The county court judgment is affirmed.



[1] Klem's notice of appeal, dated March 27, 1989, states that it is from the "ORDER" issued March 21, 1989. That "ORDER" was the trial court's memorandum opinion. However, findings of fact with an order for judgment and a subsequent judgment consistent with that memorandum opinion were entered on March 28, 1989. Consequently, we treat this appeal as properly before us. Olson v. Job Service of North Dakota, 379 N.W.2d 285 (N.D.1985); Federal Savings & Loan Insurance Corp. v. Albrecht, 379 N.W.2d 266 (N.D.1985).

[2] Rule 38, N.D.R.Civ.P., governs the procedure for invoking the right to a jury trial and provides, in part:

"(b) Demand. Any party may demand a trial by jury of any issue triable of right by jury by serving upon the other parties a demand therefor in writing at any time after the commencement of the action and not later than 10 days after the service of the last pleading directed to such issue. Such demand may be indorsed upon a pleading of the party.

* * * * * *

"(e) Waiver. The failure of a party to serve a demand as required by this rule and to file it as required by Rule 5(d) constitutes a waiver by him of trial by jury. A waiver of trial by jury is not revoked by an amendment of a pleading asserting only a claim or defense arising out of the conduct, transaction, or occurrence set forth or attempted to be set forth in the original pleading. A demand for trial by jury made as herein provided may not be withdrawn without the consent of the parties."

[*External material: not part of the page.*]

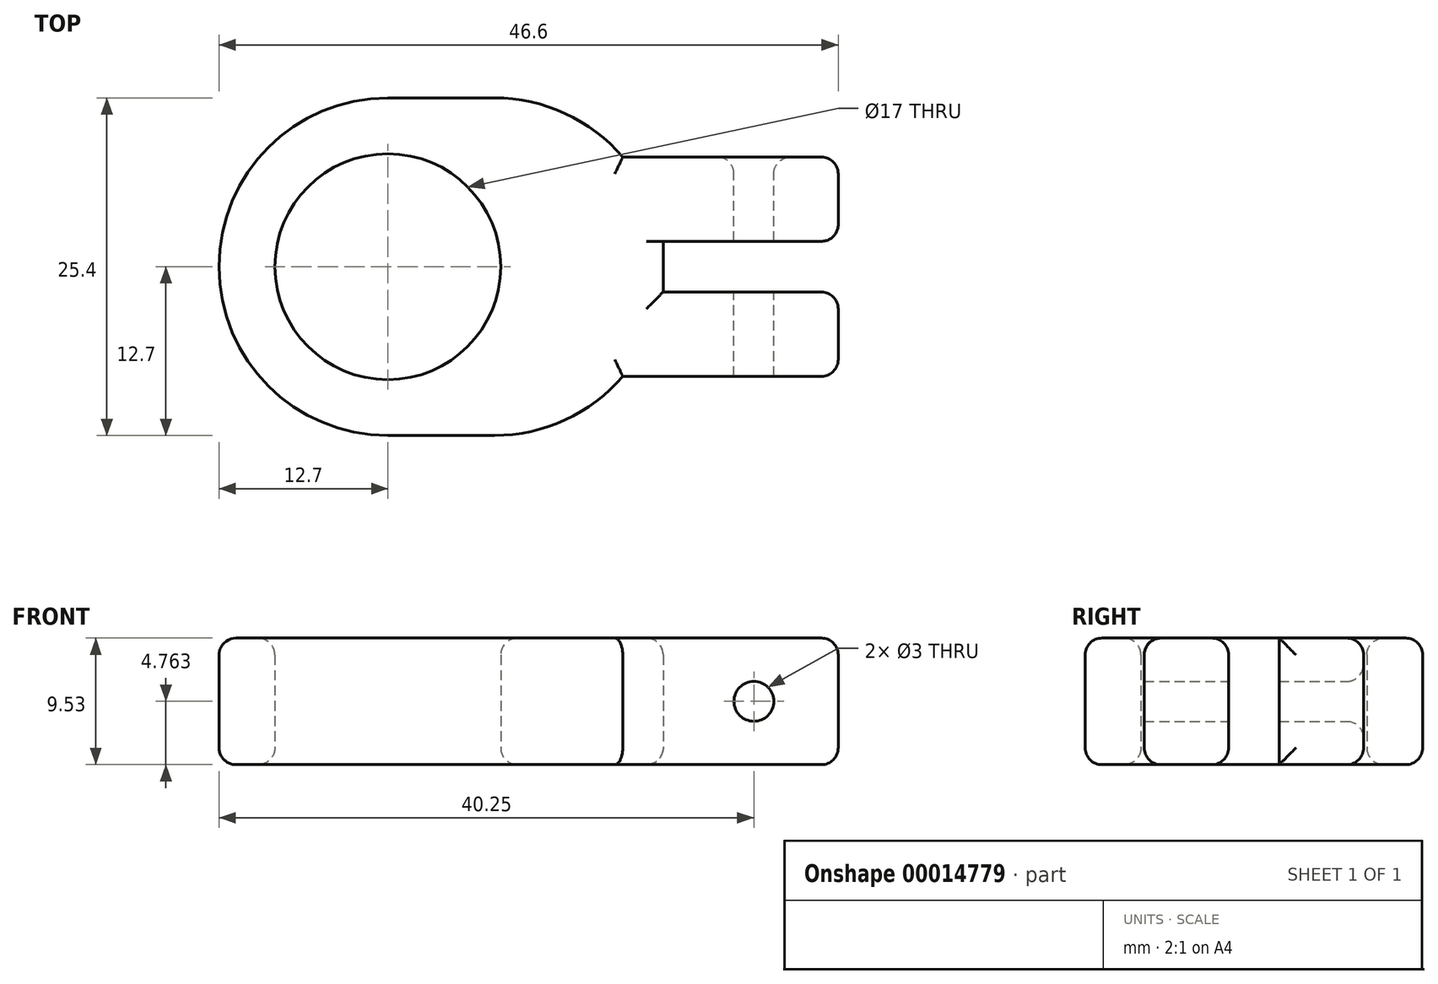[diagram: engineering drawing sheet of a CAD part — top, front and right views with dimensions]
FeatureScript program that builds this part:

[3] Rule 39(b), N.D.R.Civ.P., provides:

"(b) By the Court. Issues not demanded for trial by jury as provided in Rule 38 shall be tried by the court; but, notwithstanding the failure of a party to demand a jury in an action in which such a demand might have been made of right, the court in its discretion upon motion may order a trial by a jury of any or all issues."

[4] Section 27-13-04, N.D.C.C., provides:

"27-13-04. Court may require proof of attorney's authorityProceedings stayed until proof furnished.A court, on motion of either party and on the showing of reasonable grounds therefor, may require the attorney for the adverse party, or for any one of the several adverse parties, to produce or prove by his oath or otherwise the authority under which he appears and until he does so may stay all proceedings by him on behalf of the parties for whom he assumes to appear."

[5] Rule 408, N.D.R.Ev., provides:

"Evidence of (1) furnishing, offering, or promising to furnish, or (2) accepting, offering, or promising to accept, a valuable consideration in compromising or attempting to compromise a claim which was disputed as to either validity or amount, is not admissible to prove liability for, invalidity of, or amount of the claim or any other claim. Evidence of conduct or statements made in compromise negotiations is likewise not admissible. Exclusion of any evidence otherwise discoverable merely because it is presented in the course of compromise negotiations is not required. This rule does not require exclusion if the evidence is offered for another purpose, such as proving bias or prejudice of a witness, disproving a contention of undue delay, or proving an effort to obstruct a criminal investigation or prosecution."

[6] Rule 3(A)(6), N.D.R.J.C., provides:

"(6) A judge shall abstain from public comment about a pending or impending proceeding in any court, and shall require similar abstention on the part of court personnel subject to the judge's direction and control. This subsection does not prohibit judges from making public statements in the course of their official duties or from explaining for public information the procedures of the court."